Policies that Especially Hurt the Poor
The following government policies make life more difficult and more expensive for the poor and are terminated:
-- Government lotteries are advertised heavily in poor areas, encouraging people to treat them as investments, not entertainment. The lotteries create gambling addictions and breed poverty.
-- Used automobiles are bargains. The prosperous pay heavily to buy new cars. The non-prosperous underpay to buy them subsequently. This substantial, non-governmental, income-transfer program operates now because government interferes relatively little with automobile marketing. But land-use, building, banking, environmental, farming, mining, water, tax, and who knows what other laws interfere with real estate sales, preventing a much larger income-transfer program from operating with housing.
-- Occupational licenses require fees and long periods of training, restricting the number of people in the professions. The resulting shortage of workers elevates the prices of their products. The poor can’t afford the fees and expensive training to join the professions, but they pay the higher prices when they buy the products.
-- Rent control enables older, relatively prosperous tenants whose lives are stable to enjoy low rents. But after they vacate the apartments, the rents are raised. The higher rents are paid by younger, less prosperous people who move frequently.
-- Many small businesses are exempt from paying minimum wages. After government requires larger companies to raise minimum wages, the number of employees who begin being paid below the minimum greatly outnumber those who enjoy the higher minimum wages.
-- Regulations often raise child-care costs beyond the reach of lower-income parents, preventing them from obtaining jobs.
-- The Social Security system transfers money from workers to retirees and holds no investment reserves. With the number of retirees growing faster than the number of workers, the system is certain to fail.
-- The life expectancy of black men is shorter than that of white women. Since Social Security benefits terminate when a person dies, the FICA taxes paid by black men support white women, but not the other way around.
-- Anti-gouging laws force down the prices of products during emergencies, reducing the supply of the products, especially in poor areas.

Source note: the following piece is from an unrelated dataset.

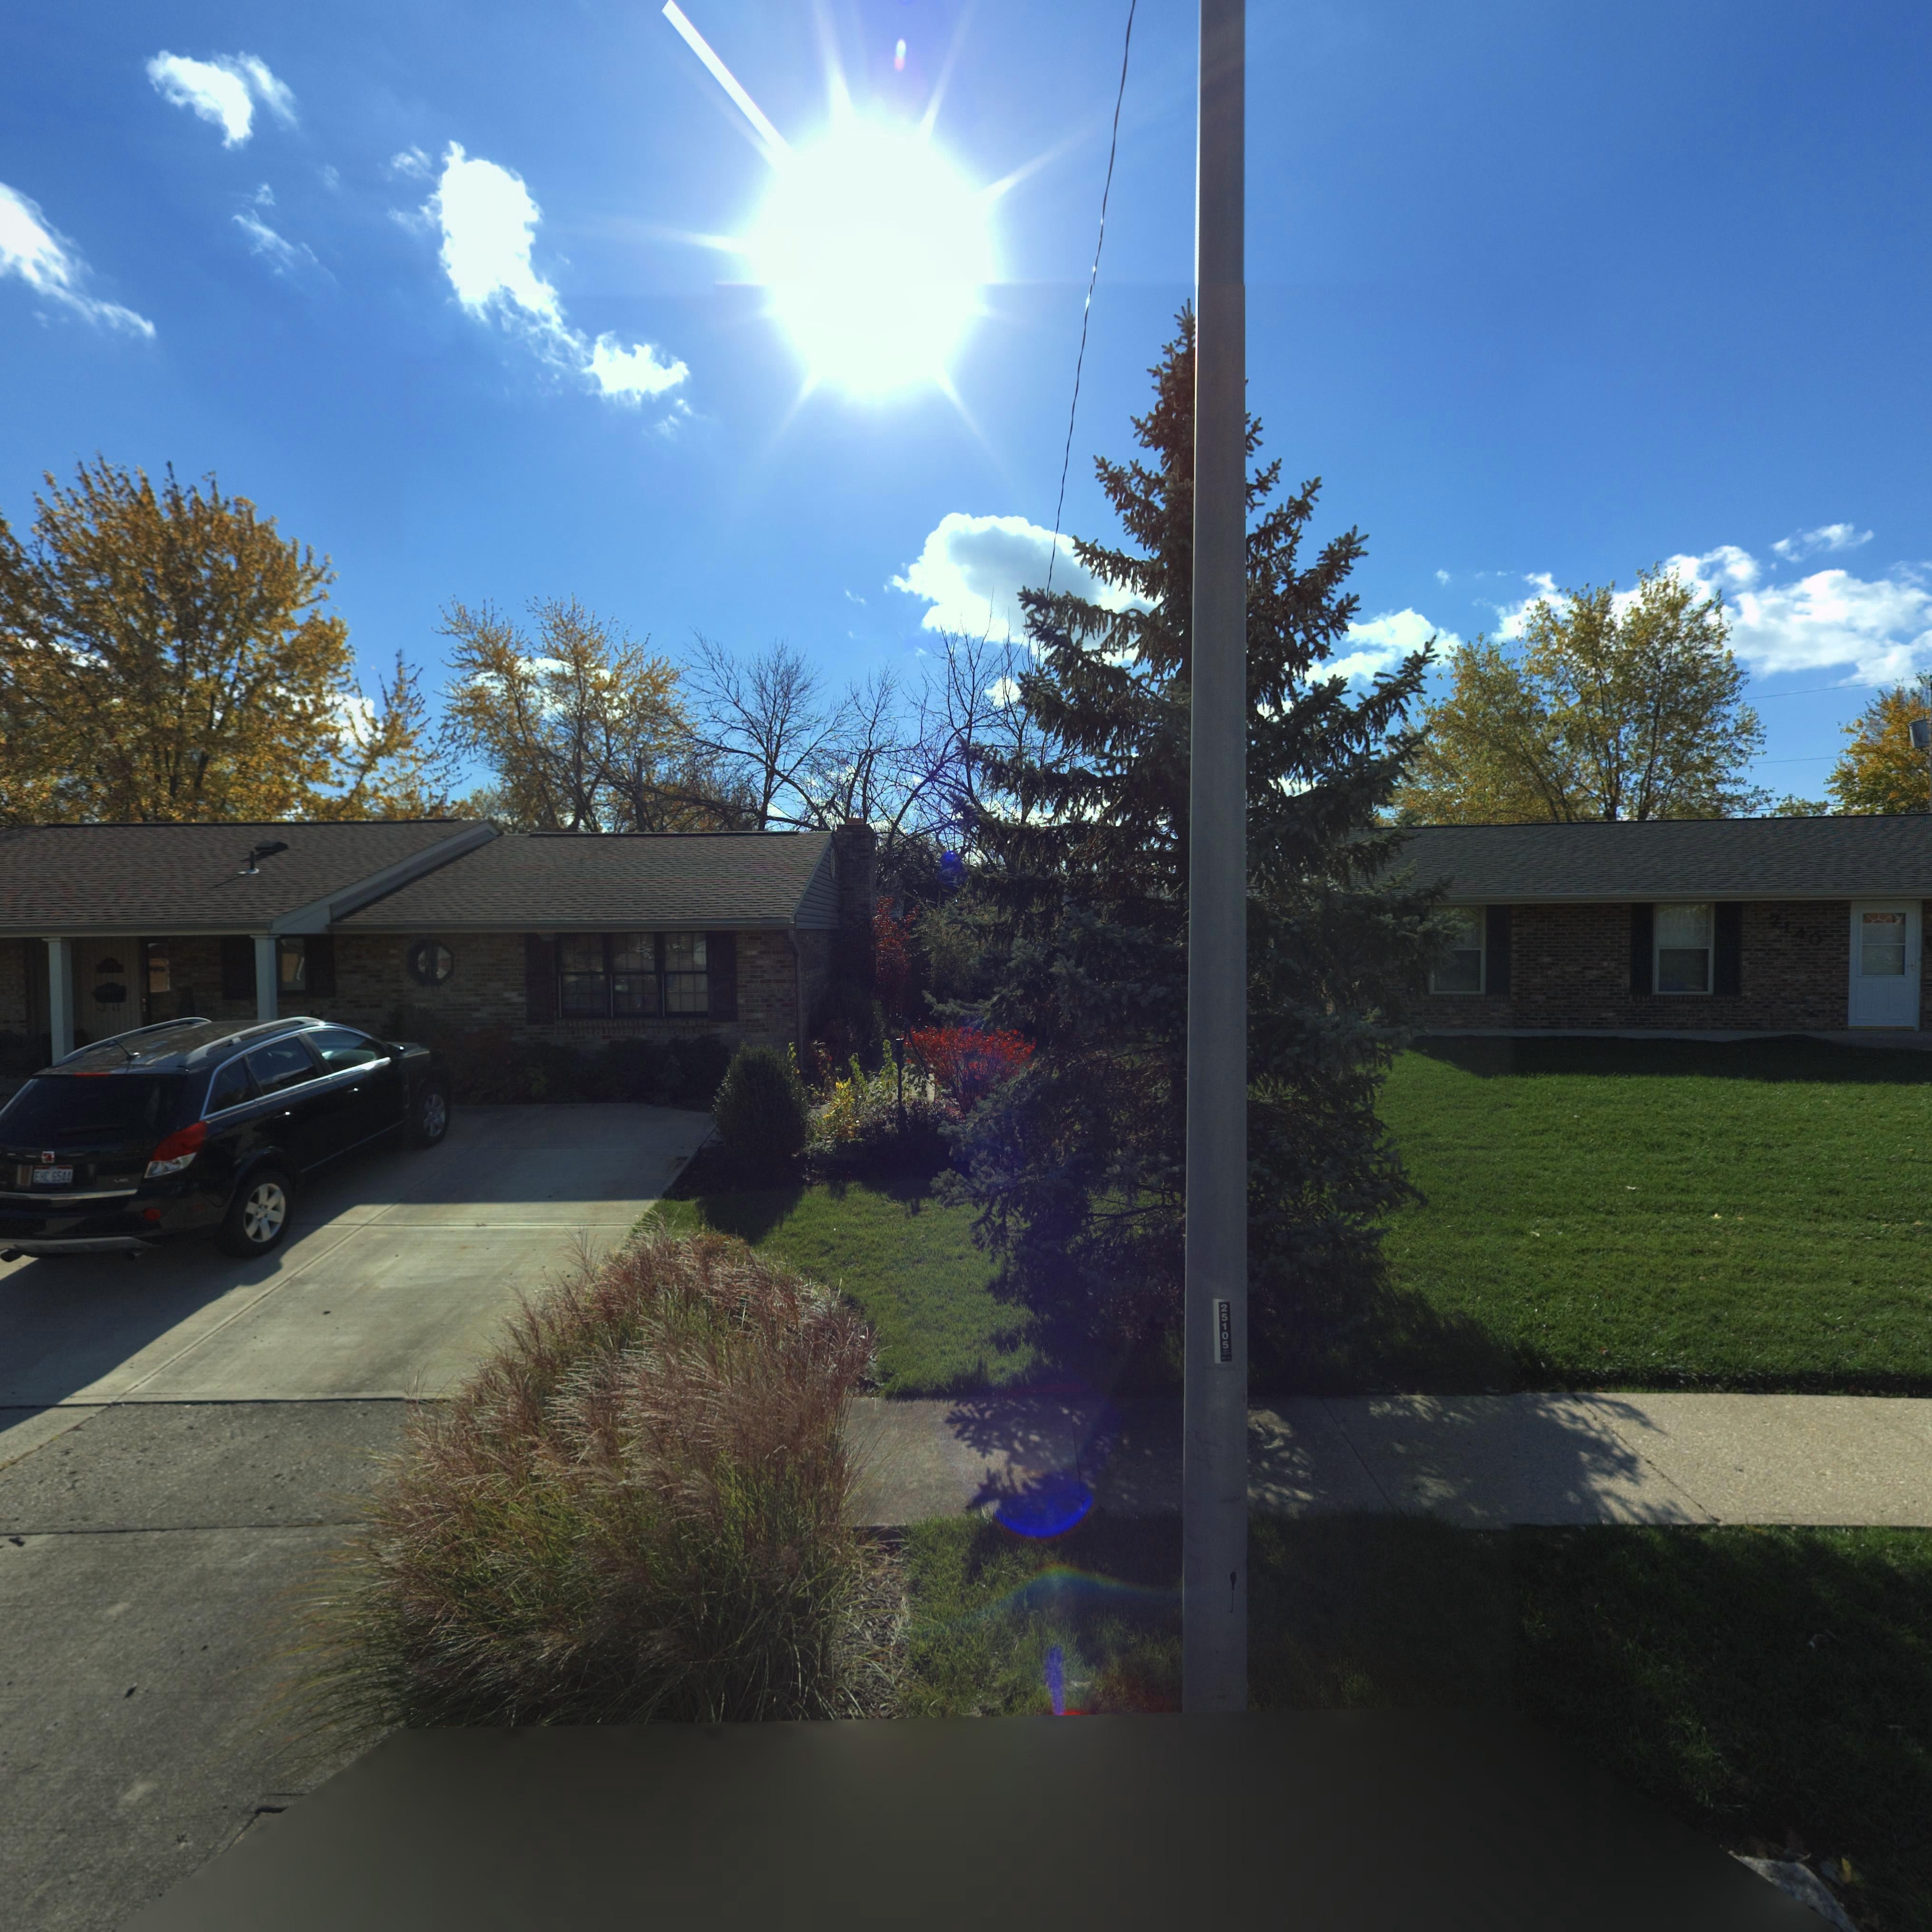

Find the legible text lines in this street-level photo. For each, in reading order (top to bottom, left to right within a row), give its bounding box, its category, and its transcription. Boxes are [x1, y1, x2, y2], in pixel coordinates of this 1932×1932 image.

-- Taxing the rich at high tax rates hurts the poor, because the rich have less money available to create jobs.
Without government holding them down, the poor would pull themselves out of poverty. Any social safety net that’s necessary would be supplied by the private sector.
Government’s Proper Duties
The long-term results of the following government duties are beneficial:
-- The federal government defends the nation and sets and enforces immigration policies.
-- The states set and enforce election laws.
-- Local and state governments enact basic laws, keeping people from hurting others by force or fraud. They are backed by the police, the armed citizenry, and the courts. The owners of roads and other infrastructures furnish their own police forces.
-- The enforcement of contracts and adjudication of lawsuits are discharged by the courts to the extent those issues are not resolved by mediators.
Most laws and government regulations cause long-term harm. The government sector therefore constitutes less than 5% of the GDP.
Since the government sector has grown during most of the years since 1900, the long term has come home to roost, making the nation more and more dysfunctional. Government’s increasing use of force induces increasing violence among the people.
The private sector creates a solution whenever there’s a purchase and sale – literally billions of times a day. On all such occasions, the buyers and the sellers feel that they benefit.
Transactions expected to be beneficial may of course turn out to be mistakes. Some people make more mistakes than others. The only solution is the individual’s effort and learning.
Since government resists change, the only solution for its mistakes is to make government much, much smaller.